[ad_1]
PRAGUE (Reuters) – Broadcaster of European Central European Companies (CME) <CETV.O> <CETV.PR> beat forecasts with a 20.5% increase in its main earnings in the second quarter and a further reduction in its debt, the group said Tuesday. CMEOperating income before depreciation (OIBDA) rose to $ 73.3 million (58.8 million pounds sterling), above the average estimate of $ 67.3 million, according to a Reuters poll. His OIBDA the margin went from 33.4% a year earlier to 39.9%.

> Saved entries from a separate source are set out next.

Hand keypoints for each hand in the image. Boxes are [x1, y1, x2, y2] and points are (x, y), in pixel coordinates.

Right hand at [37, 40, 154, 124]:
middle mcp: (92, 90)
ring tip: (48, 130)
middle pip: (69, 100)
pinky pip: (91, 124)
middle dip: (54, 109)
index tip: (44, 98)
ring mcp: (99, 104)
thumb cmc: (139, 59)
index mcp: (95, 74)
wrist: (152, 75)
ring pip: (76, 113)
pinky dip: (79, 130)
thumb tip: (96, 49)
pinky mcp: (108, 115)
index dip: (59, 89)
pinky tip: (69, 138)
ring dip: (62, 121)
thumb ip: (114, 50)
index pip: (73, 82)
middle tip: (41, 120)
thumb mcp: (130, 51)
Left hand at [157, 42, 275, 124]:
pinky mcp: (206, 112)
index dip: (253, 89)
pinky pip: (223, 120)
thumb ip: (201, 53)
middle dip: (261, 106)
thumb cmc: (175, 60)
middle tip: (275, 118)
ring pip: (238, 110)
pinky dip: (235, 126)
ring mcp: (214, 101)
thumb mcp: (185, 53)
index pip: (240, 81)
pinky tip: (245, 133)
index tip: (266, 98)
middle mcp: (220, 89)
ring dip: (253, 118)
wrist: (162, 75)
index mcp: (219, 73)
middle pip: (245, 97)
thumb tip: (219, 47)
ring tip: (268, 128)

Revenues were in line with expectations at $ 183.6 million, up 7.9% at constant exchange rates. CMEOf the five markets of Central and Eastern Europe due to the growth of the advertising markets, but in real terms.

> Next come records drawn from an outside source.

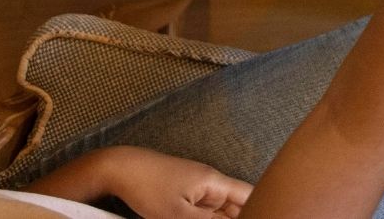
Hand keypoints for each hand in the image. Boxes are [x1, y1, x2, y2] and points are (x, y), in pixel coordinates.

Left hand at [96, 146, 250, 218]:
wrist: (122, 170)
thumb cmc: (148, 186)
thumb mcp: (178, 215)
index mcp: (215, 182)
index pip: (249, 195)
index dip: (259, 209)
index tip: (262, 216)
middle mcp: (211, 184)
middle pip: (236, 206)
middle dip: (239, 216)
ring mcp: (198, 189)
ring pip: (219, 211)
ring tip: (202, 218)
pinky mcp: (186, 194)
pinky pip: (204, 211)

CME said quarterly growth at constant rates was the best in four years. It forecasts OIBDA grow by 12-14% in 2019 at constant rates.

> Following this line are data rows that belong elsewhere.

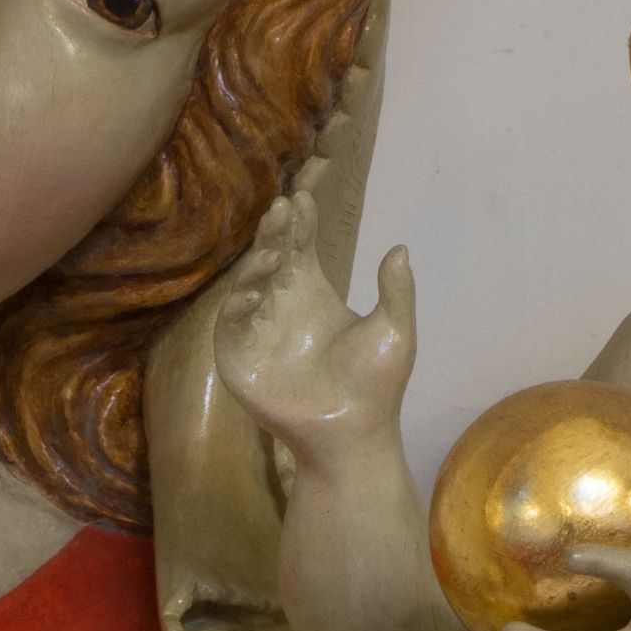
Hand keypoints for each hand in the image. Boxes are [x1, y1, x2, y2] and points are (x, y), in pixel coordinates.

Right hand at [213, 180, 416, 460]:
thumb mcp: (395, 331)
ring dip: (256, 266)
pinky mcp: (240, 360)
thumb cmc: (377, 389)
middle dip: (275, 232)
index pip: (301, 246)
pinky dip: (238, 307)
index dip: (301, 221)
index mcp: (313, 293)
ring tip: (274, 254)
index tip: (305, 195)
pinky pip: (231, 327)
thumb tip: (400, 248)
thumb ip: (395, 291)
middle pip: (271, 255)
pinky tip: (254, 294)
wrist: (354, 435)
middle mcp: (281, 305)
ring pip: (248, 286)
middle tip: (282, 209)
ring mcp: (258, 331)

CME also repaid 100 million euros of debt in the first half due to the increase in cash generation.
As CME, majority owned by the US group AT & T
The company said its net leverage ratio fell to 2.6 times at the end of June, after 3.5 times at the beginning of the year.
Lower debt levels opened the door for the company to pay its first dividend. However, management does not seem in a hurry to return funds to shareholders, especially after the launch in March of a strategic review that could mean the sale of part or all of the company.
Management has not commented on any specific options in the process since its launch.